Each line from the one that includes "Identify the document" to the last line of the data below should be set down exactly; no other lines are wanted.

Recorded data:
****************************************
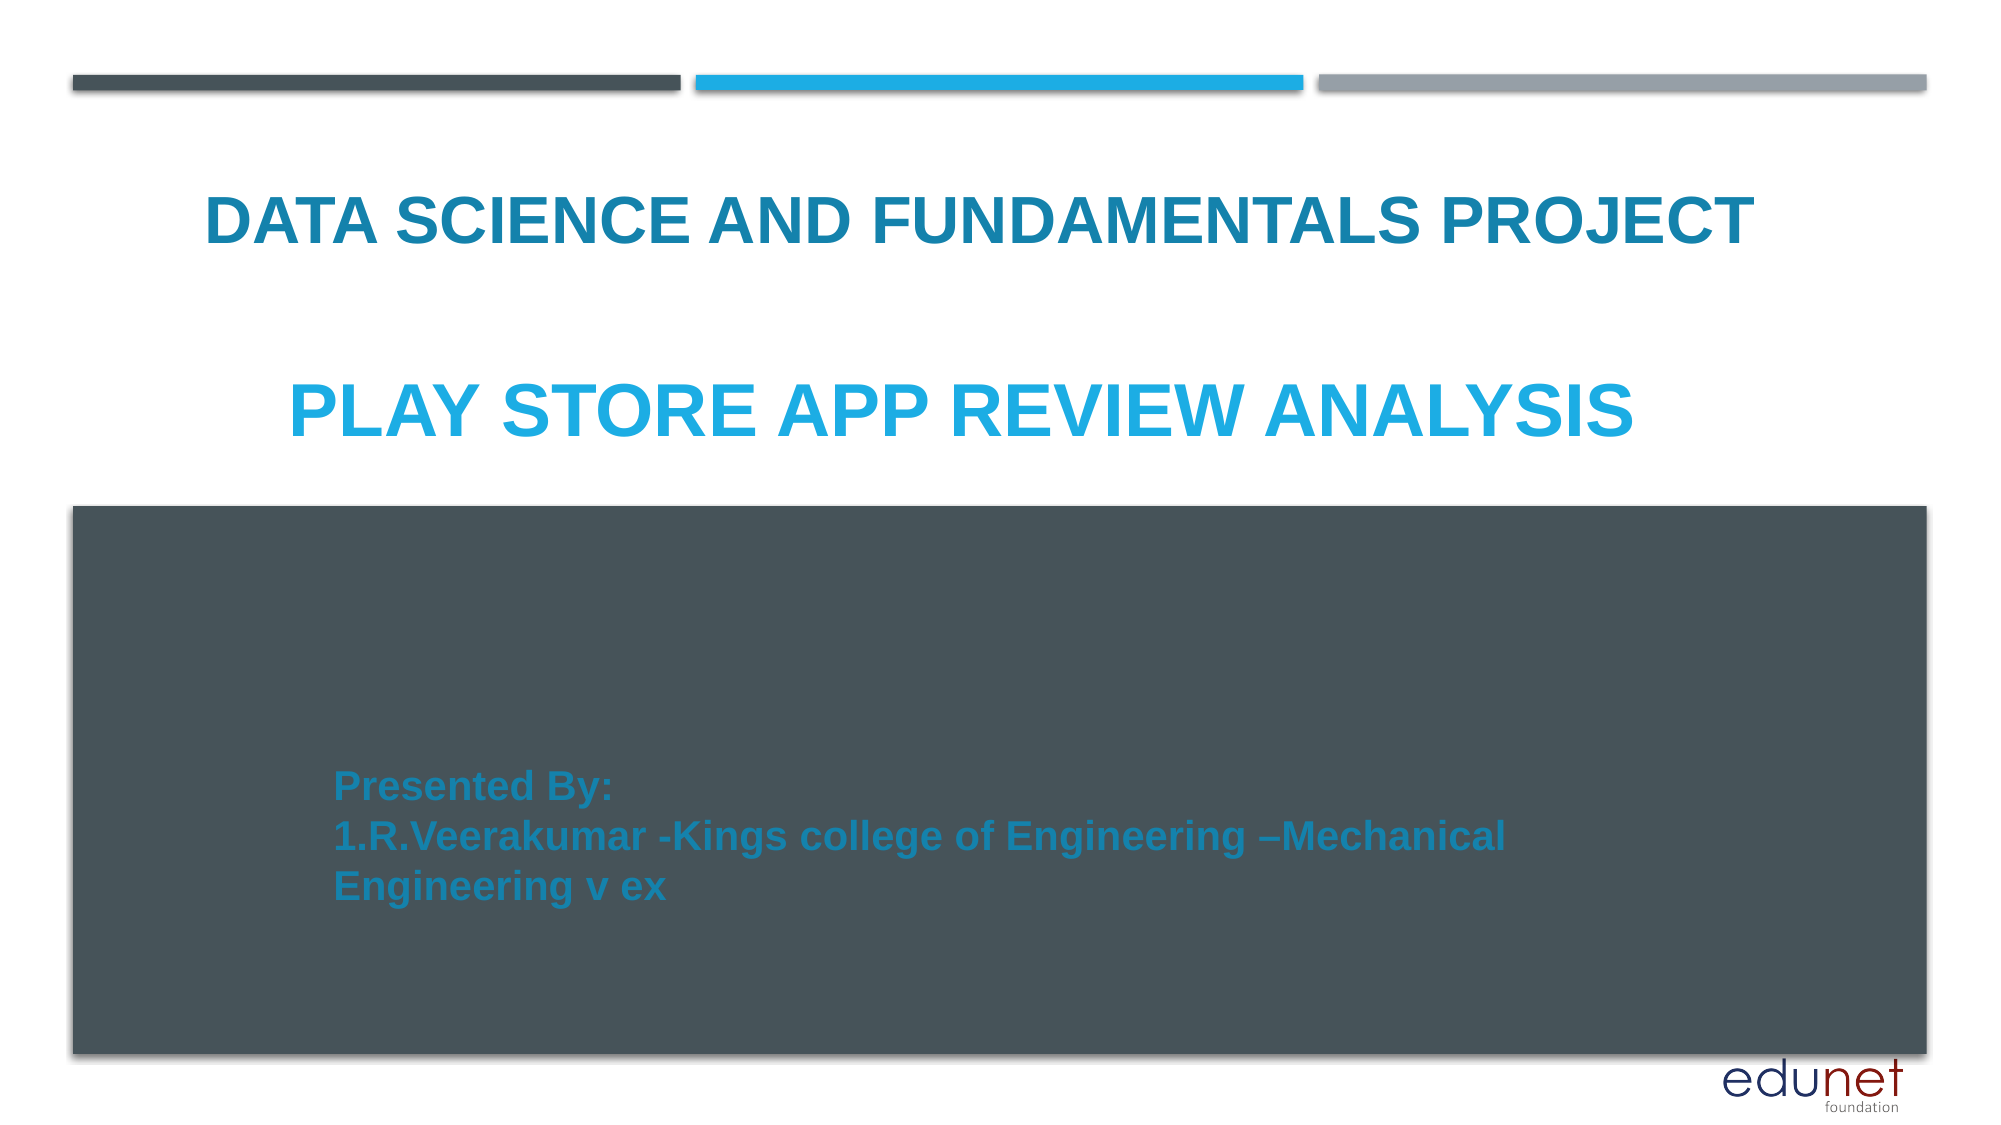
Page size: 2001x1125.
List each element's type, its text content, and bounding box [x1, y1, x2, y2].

picture [1719, 1056, 1905, 1116]
title Play Store app review analysis [222, 298, 1723, 460]
text_box Presented By: 1.R.Veerakumar -Kings college of Engineering –Mechanical Engineering v ex [318, 751, 1628, 917]
text_box DATA SCIENCE AND FUNDAMENTALS PROJECT [0, 169, 2000, 265]
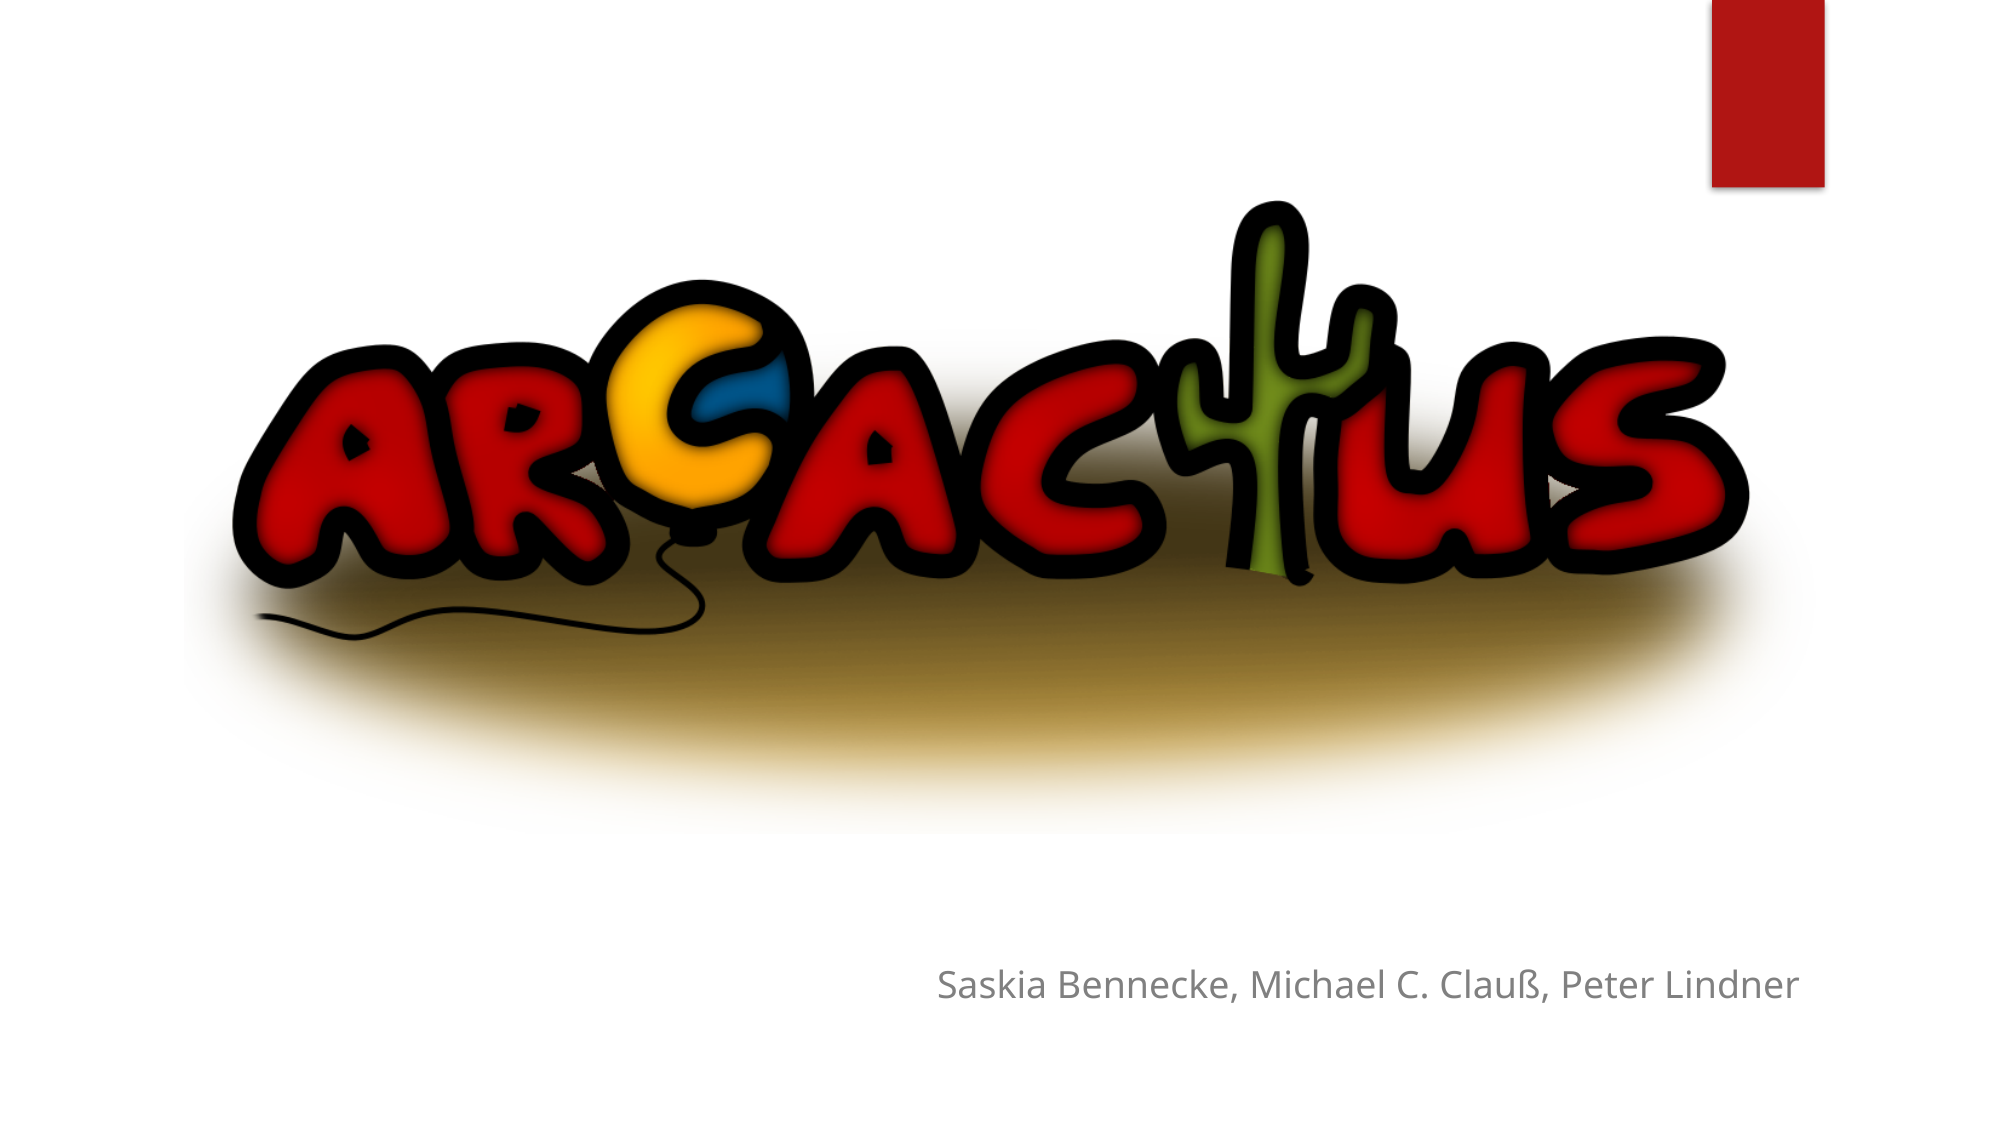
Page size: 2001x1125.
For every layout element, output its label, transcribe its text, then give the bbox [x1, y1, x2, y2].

picture [183, 200, 1816, 835]
subtitle Saskia Bennecke, Michael C. Clauß, Peter Lindner [0, 953, 1816, 1055]
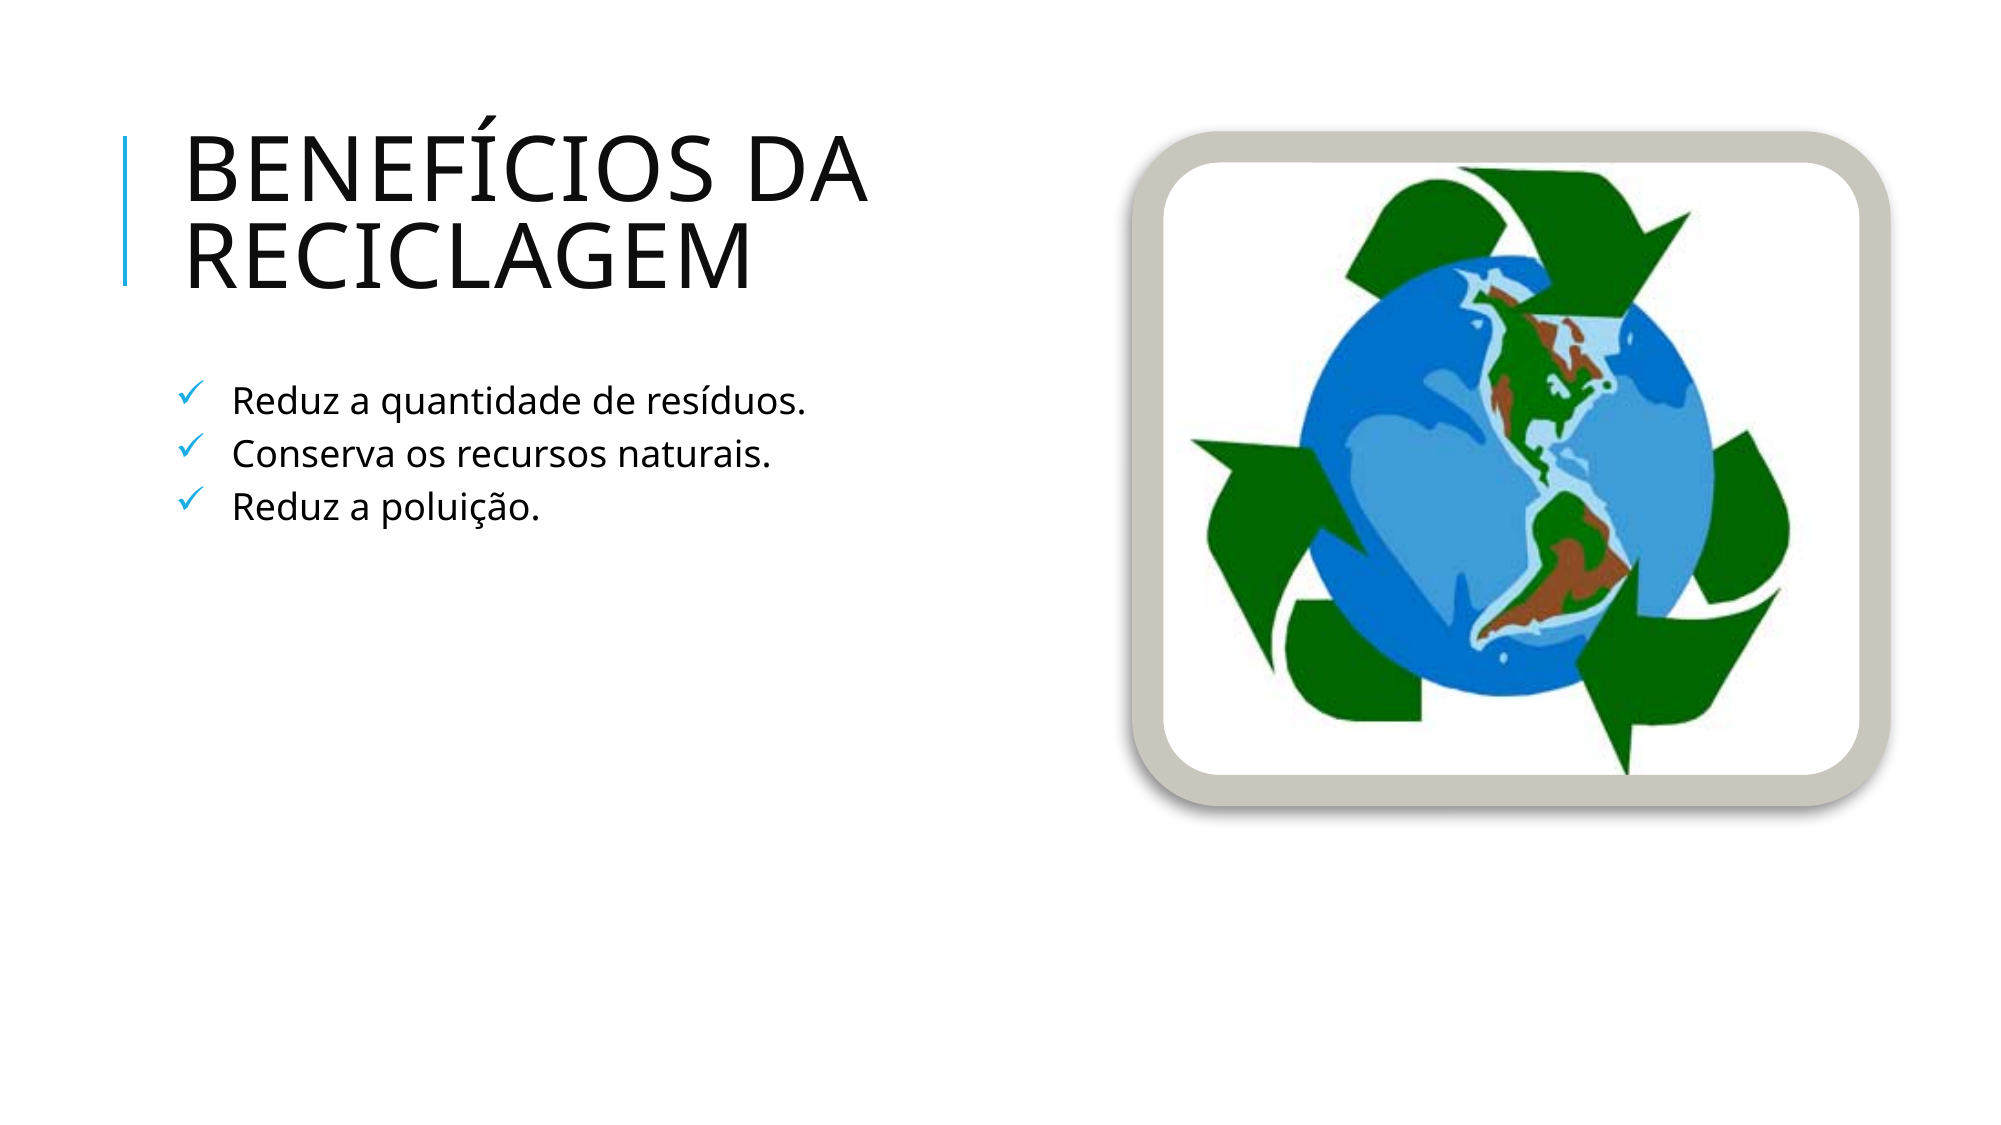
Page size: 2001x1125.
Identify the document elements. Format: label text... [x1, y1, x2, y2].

picture [1147, 146, 1876, 791]
text_box Reduz a quantidade de resíduos. Conserva os recursos naturais. Reduz a poluição. [167, 374, 888, 1020]
title Benefícios da reciclagem [168, 96, 895, 342]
****************************************
SOLUTION TO THE PROBLEM:
Identify the document elements. Format: label text... [x1, y1, x2, y2].

picture [1147, 146, 1876, 791]
text_box Reduz a quantidade de resíduos. Conserva os recursos naturais. Reduz a poluição. [167, 374, 888, 1020]
title Benefícios da reciclagem [168, 96, 895, 342]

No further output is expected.